Monday, December 12, 2011

Pacific Vortex: Mafia and more

pg 31

His only beneficiary was his white-haired mother, and unless she'd given up charity teas and hooked rugs, and had taken up with the Mafia.
The Mafia (also known as Cosa Nostra) is a criminal syndicate that emerged in the mid-nineteenth century in Sicily, Italy. It is a loose association of criminal groups that share a common organizational structure and code of conduct, and whose common enterprise is protection racketeering. Each group, known as a "family", "clan", or "cosca", claims sovereignty over a territory in which it operates its rackets – usually a town or village or a neighbourhood (borgata) of a larger city. Its members call themselves "men of honor", though the public often refers to them as "mafiosi".

According to the classic definition, the Mafia is a criminality originating in Sicily - ie Cosa Nostra. However, the term "mafia" has become a sort of umbrella term for any organized criminal network with similar structure, methods, and interests.

The Mafia proper frequently parallels, collaborates with or clashes with, networks originating in other parts of southern Italy, such as the Camorra (from Campania), the 'Ndrangheta (from Calabria), the Stidda (southern Sicily) and the Sacra Corona Unita (from Apulia).
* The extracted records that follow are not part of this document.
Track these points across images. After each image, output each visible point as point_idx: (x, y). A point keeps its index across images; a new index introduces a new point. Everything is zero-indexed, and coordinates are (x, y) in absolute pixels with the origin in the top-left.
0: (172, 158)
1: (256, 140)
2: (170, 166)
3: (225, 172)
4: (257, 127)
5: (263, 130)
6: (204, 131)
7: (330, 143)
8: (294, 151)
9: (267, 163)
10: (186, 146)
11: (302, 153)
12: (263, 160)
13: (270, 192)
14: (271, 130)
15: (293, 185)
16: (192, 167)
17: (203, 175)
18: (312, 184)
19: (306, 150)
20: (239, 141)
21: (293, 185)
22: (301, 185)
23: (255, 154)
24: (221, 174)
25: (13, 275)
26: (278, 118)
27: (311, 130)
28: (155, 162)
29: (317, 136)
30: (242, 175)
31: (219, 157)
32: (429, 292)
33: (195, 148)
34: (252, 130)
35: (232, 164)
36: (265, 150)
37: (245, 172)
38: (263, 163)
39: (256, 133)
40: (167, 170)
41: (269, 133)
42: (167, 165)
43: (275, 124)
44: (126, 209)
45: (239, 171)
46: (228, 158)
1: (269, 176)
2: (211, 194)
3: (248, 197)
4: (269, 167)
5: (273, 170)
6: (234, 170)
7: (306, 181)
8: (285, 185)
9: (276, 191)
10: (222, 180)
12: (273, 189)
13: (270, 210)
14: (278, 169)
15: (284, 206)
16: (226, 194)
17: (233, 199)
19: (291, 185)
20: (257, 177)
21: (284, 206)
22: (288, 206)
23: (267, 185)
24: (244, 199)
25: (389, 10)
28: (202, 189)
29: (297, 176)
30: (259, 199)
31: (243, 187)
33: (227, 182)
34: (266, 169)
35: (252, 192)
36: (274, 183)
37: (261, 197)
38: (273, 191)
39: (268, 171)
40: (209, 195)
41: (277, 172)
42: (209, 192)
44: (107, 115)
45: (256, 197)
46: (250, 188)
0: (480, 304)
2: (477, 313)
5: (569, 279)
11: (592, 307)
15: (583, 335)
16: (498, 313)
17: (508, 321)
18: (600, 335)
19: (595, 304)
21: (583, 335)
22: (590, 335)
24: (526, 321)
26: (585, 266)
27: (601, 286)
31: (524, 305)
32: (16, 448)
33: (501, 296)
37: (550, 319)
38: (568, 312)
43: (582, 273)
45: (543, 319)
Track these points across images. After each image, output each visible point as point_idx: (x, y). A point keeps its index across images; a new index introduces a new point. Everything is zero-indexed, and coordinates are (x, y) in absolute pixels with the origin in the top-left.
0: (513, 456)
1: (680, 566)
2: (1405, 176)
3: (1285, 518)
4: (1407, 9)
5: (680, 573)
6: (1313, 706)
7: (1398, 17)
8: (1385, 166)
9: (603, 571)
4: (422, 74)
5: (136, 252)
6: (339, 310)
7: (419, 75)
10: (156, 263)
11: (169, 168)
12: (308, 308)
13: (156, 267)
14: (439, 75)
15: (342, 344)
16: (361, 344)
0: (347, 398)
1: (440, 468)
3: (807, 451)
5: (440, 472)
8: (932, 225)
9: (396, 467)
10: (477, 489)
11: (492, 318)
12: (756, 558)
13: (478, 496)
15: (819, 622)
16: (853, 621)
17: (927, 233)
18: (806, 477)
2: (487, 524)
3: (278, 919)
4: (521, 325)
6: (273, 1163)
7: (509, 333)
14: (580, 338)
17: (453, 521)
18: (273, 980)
However, Giovanni Falcone, the anti-Mafia judge murdered by the Mafia in 1992, objected to the inflation of the use of "Mafia" to organized crime in general:

While there was a time when people were reluctant to pronounce the word 'Mafia' ... nowadays people have gone so far in the opposite direction that it has become an overused term ... I am no longer willing to accept the habit of speaking of the Mafia in descriptive and all-inclusive terms that make it possible to stack up phenomena that are indeed related to the field of organized crime but that have little or nothing in common with the Mafia.

The American Mafia arose from offshoots of the Mafia that emerged in the United States during the late nineteenth century, following waves of emigration from Sicily. There were similar offshoots in Canada among Italian Canadians. However, while the same has been claimed of organised crime in Australia, this appears to result from confusion with 'Ndrangheta, which is generally regarded as more prominent among Italian Australians.

"Kick a man in the balls and then act like miss Rebecca of Sunnybrook Farm..."
Rebecca of Sunnybrook Farm is a classic American 1903 children's novel by Kate Douglas Wiggin that tells the story of Rebecca Rowena Randall and her two stern aunts in the village of Riverboro, Maine. Rebecca's joy for life inspires her aunts, but she faces many trials in her young life, gaining wisdom and understanding.

"That's me, one of Al Capone's torpedoes..."
Alphonse Gabriel "Al" Capone (January 17, 1899 – January 25, 1947) was an American gangster who led a Prohibition-era crime syndicate. The Chicago Outfit, which subsequently became known as the "Capones", was dedicated to smuggling and bootlegging liquor, and other illegal activities such as prostitution, in Chicago from the early 1920s to 1931.

Born in the borough of Brooklyn in New York City to Italian immigrants, Capone became involved with gang activity at a young age after being expelled from school at age 14. In his early twenties, he moved to Chicago to take advantage of a new opportunity to make money smuggling illegal alcoholic beverages into the city during Prohibition. He also engaged in various other criminal activities, including bribery of government figures and prostitution. Despite his illegitimate occupation, Capone became a highly visible public figure. He made various charitable endeavors using the money he made from his activities, and was viewed by many to be a "modern-day Robin Hood".

Capone was publicly criticized for his supposed involvement in the Saint Valentine's Day Massacre, when seven rival gang members were executed. Capone was convicted on federal charges of tax evasion, and sentenced to federal prison. His incarceration included a term at the then-new Alcatraz federal prison. In the final years of Capone's life, he suffered mental and physical deterioration due to late-stage neurosyphilis, which he had contracted as a youth. On January 25, 1947, he died from cardiac arrest after suffering a stroke.